深まり愛~彼は一途な想いを貫く~
「大丈夫だから。今は面接のことだけを考えて」
「うん……わかった」

悪いことでないのなら、今考えるべきではないかな。

それよりも面接だ。どんなことを聞かれても答えられるようにしておかなくては……。


「行ってくるね」
「行ってらっしゃい」
「片付け、いつもありがとう」
「気にしないでよ。私は時間があるんだから」

毎朝、玄関で同じやり取りをしている。恭也は朝食後の片付けを私に任せるのを申し訳ないと思っている。
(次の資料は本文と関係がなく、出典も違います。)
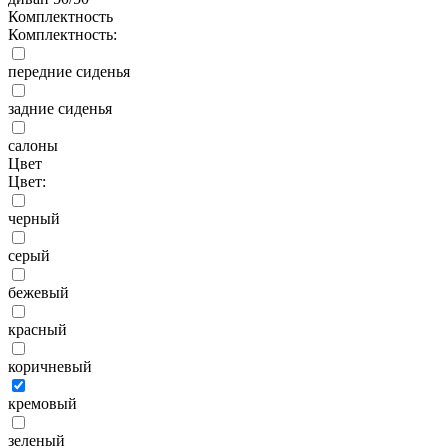
Комплектность
Комплектность:
передние сиденья
задние сиденья
салоны
Цвет
Цвет:
черный
серый
бежевый
красный
коричневый
кремовый
зеленый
私はいつも朝食の用意ができるまでのんきに寝ているを悪いと思っているのに。

恭也はカバンを床に置き、私を引き寄せた。頬にキスをして、耳元で囁く。

「離れたくないな」

ドキッと胸が高鳴ったが、彼の胸を軽く押した。

「ほら、行かないと遅れちゃうよ。恭也も頑張って」
「うん、行ってきます」

恭也は名残惜しそうにしつつも、カバンを持った。

なんだか新婚夫婦みたいだなと、心がむず痒くなる。

仕事が思いのほか大変なようで、家にいる時の恭也は私にくっついてばかりいた。